| DATASET RECORDS |

_ _ _ _ _ _ _

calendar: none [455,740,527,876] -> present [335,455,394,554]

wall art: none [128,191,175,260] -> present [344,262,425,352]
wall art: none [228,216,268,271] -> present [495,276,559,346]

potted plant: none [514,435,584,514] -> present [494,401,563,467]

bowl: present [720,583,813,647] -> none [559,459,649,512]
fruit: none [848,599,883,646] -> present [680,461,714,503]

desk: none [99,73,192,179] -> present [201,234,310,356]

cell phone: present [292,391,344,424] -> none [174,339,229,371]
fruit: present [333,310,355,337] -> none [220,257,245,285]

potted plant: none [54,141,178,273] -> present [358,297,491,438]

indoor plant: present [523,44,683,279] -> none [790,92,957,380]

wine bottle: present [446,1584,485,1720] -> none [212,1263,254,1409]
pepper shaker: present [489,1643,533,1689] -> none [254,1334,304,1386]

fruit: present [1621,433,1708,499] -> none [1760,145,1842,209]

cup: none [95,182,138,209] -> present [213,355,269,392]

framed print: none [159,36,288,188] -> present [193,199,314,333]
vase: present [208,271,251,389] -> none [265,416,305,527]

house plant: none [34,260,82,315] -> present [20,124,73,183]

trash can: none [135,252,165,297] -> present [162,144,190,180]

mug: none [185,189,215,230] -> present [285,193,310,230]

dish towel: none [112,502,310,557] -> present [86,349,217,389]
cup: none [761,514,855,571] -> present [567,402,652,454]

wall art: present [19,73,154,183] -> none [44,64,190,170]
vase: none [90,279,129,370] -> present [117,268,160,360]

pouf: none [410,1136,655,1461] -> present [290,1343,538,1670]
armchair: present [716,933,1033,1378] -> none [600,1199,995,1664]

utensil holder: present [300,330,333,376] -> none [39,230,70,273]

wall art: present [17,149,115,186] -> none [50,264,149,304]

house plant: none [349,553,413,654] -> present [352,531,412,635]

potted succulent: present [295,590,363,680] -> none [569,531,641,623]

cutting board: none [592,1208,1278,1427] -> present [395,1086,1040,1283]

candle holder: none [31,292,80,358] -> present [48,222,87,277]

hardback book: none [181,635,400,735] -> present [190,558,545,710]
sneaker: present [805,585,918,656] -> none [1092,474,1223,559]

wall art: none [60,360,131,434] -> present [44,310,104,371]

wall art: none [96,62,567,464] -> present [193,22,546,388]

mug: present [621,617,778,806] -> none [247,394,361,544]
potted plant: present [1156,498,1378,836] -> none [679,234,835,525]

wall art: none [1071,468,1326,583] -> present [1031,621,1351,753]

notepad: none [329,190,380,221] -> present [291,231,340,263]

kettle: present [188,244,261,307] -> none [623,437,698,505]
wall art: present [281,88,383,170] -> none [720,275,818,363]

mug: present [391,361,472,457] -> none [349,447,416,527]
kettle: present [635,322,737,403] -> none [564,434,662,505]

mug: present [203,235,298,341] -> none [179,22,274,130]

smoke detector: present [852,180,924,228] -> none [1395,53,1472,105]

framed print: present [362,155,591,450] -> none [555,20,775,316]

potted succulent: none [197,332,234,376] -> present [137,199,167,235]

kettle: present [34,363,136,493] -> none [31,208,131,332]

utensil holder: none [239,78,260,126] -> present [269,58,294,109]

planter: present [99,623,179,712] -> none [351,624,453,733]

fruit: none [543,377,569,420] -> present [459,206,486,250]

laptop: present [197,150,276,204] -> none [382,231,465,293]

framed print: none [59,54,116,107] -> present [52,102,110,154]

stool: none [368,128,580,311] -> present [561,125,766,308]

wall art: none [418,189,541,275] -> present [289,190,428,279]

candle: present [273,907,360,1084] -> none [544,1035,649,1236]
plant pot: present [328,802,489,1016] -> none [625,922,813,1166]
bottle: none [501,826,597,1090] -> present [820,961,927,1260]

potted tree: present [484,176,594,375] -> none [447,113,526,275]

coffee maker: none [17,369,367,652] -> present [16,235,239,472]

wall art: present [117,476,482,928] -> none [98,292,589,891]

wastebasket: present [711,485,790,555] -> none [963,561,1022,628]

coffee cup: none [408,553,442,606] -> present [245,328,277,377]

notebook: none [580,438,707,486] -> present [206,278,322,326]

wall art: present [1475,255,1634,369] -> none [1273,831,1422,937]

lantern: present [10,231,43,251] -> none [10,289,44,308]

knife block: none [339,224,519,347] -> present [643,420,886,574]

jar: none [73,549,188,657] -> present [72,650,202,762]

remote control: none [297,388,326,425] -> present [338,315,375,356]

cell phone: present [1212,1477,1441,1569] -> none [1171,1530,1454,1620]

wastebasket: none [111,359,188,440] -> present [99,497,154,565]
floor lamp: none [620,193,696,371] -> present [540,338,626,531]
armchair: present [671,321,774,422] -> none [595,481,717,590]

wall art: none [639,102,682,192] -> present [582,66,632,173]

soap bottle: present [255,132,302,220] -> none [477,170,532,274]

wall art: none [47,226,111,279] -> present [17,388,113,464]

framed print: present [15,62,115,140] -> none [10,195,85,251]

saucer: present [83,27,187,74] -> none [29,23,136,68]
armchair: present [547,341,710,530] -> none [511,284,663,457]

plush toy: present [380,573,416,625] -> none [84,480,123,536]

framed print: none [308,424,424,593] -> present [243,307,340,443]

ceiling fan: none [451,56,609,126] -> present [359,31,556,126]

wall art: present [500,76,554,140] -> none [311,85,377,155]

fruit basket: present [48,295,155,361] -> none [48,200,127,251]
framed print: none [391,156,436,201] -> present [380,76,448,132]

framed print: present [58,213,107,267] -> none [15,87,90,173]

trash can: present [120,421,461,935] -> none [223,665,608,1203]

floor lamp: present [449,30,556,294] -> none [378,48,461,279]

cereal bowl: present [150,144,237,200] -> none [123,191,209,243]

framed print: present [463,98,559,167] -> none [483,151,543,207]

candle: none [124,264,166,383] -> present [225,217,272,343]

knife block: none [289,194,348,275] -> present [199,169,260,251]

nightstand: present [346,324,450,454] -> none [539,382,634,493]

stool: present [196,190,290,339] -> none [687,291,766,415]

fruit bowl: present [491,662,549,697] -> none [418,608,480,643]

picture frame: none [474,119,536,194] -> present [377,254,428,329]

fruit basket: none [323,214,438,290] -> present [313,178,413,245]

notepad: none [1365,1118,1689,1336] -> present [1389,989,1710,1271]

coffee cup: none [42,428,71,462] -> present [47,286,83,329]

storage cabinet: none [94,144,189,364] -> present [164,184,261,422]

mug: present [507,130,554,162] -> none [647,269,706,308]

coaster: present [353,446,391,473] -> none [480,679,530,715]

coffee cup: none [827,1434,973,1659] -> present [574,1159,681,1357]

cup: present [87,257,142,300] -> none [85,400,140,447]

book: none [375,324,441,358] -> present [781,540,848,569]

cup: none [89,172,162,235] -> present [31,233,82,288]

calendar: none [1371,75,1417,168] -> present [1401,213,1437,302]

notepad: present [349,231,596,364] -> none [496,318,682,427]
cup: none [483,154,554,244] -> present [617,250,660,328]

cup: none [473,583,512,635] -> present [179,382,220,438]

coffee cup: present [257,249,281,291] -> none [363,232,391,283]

_ _ _ _ _ _ _

| REQUIRED WORK |
Please give back exactly the lines of this listing beginning at the line with "framed print: present [58,213,107,267]" and ending with the line with "knife block: none [289,194,348,275]", both included, and nothing else.

| ANSWER FOR THE TASK |
framed print: present [58,213,107,267] -> none [15,87,90,173]

trash can: present [120,421,461,935] -> none [223,665,608,1203]

floor lamp: present [449,30,556,294] -> none [378,48,461,279]

cereal bowl: present [150,144,237,200] -> none [123,191,209,243]

framed print: present [463,98,559,167] -> none [483,151,543,207]

candle: none [124,264,166,383] -> present [225,217,272,343]

knife block: none [289,194,348,275] -> present [199,169,260,251]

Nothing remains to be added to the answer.